## Work required
Write out nothing but the lines from the first line of the entries below through the line with "What are the different types of Safety Plan?"; no pictures go in.

Material for the task Start Marker

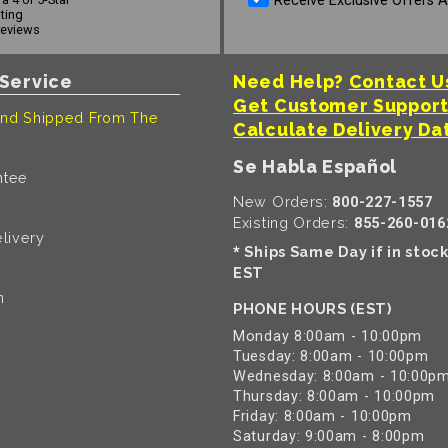
Receive Exclusive Offers 
ating
reviews
Service
Need Help?
Contact U
Get Customer Suppor
nd Shipped From The
Calculate Delivery Da
Se Habla Español
ntee
New Orders:
800-227-1557
Existing Orders:
855-260-016
livery
Ships Same Day if in stoc
*
EST
n
PHONE HOURS (EST)
Monday 8:00am - 10:00pm
Tuesday: 8:00am - 10:00pm
Wednesday: 8:00am - 10:00p
Thursday: 8:00am - 10:00pm
Friday: 8:00am - 10:00pm
Saturday: 9:00am - 8:00pm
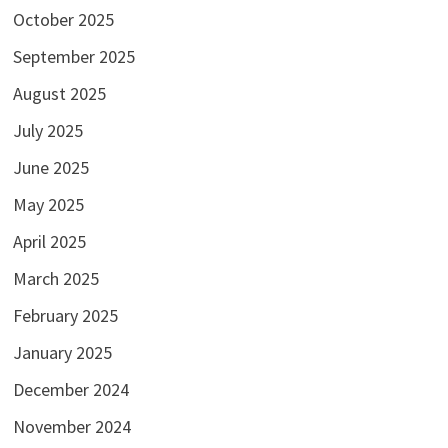
October 2025
September 2025
August 2025
July 2025
June 2025
May 2025
April 2025
March 2025
February 2025
January 2025
December 2024
November 2024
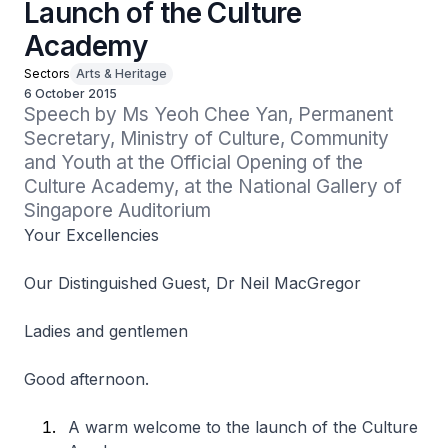
Launch of the Culture
Academy
Sectors
Arts & Heritage
6 October 2015
Speech by Ms Yeoh Chee Yan, Permanent 
Secretary, Ministry of Culture, Community 
and Youth at the Official Opening of the 
Culture Academy, at the National Gallery of 
Singapore Auditorium
Your Excellencies
Our Distinguished Guest, Dr Neil MacGregor
Ladies and gentlemen
Good afternoon.
A warm welcome to the launch of the Culture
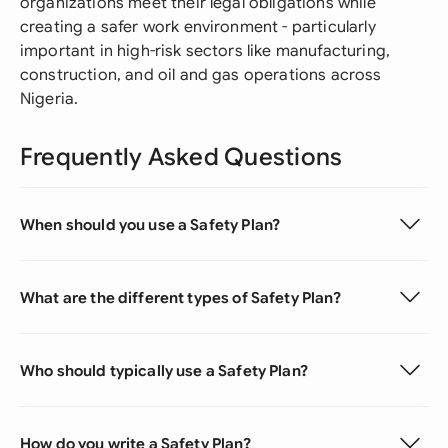
organizations meet their legal obligations while
creating a safer work environment - particularly
important in high-risk sectors like manufacturing,
construction, and oil and gas operations across
Nigeria.
Frequently Asked Questions
When should you use a Safety Plan?
What are the different types of Safety Plan?
Who should typically use a Safety Plan?
How do you write a Safety Plan?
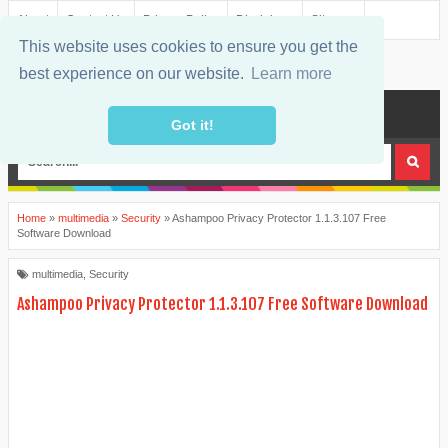
About
Contact Us
Privacy Policy
Disclaimer
Sitemap
This website uses cookies to ensure you get the
best experience on our website.
Learn more
MENU
Got it!
Home
»
multimedia
»
Security
»
Ashampoo Privacy Protector 1.1.3.107 Free
Software Download
multimedia
,
Security
Ashampoo Privacy Protector 1.1.3.107 Free Software Download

Material for the task End Marker

## Result
Receive Exclusive Offers 
ating
reviews
Service
Need Help?
Contact U
Get Customer Suppor
nd Shipped From The
Calculate Delivery Da
Se Habla Español
ntee
New Orders:
800-227-1557
Existing Orders:
855-260-016
livery
Ships Same Day if in stoc
*
EST
n
PHONE HOURS (EST)
Monday 8:00am - 10:00pm
Tuesday: 8:00am - 10:00pm
Wednesday: 8:00am - 10:00p
Thursday: 8:00am - 10:00pm
Friday: 8:00am - 10:00pm
Saturday: 9:00am - 8:00pm
October 2025
September 2025
August 2025
July 2025
June 2025
May 2025
April 2025
March 2025
February 2025
January 2025
December 2024
November 2024
Launch of the Culture
Academy
Sectors
Arts & Heritage
6 October 2015
Speech by Ms Yeoh Chee Yan, Permanent 
Secretary, Ministry of Culture, Community 
and Youth at the Official Opening of the 
Culture Academy, at the National Gallery of 
Singapore Auditorium
Your Excellencies
Our Distinguished Guest, Dr Neil MacGregor
Ladies and gentlemen
Good afternoon.
A warm welcome to the launch of the Culture
organizations meet their legal obligations while
creating a safer work environment - particularly
important in high-risk sectors like manufacturing,
construction, and oil and gas operations across
Nigeria.
Frequently Asked Questions
When should you use a Safety Plan?
What are the different types of Safety Plan?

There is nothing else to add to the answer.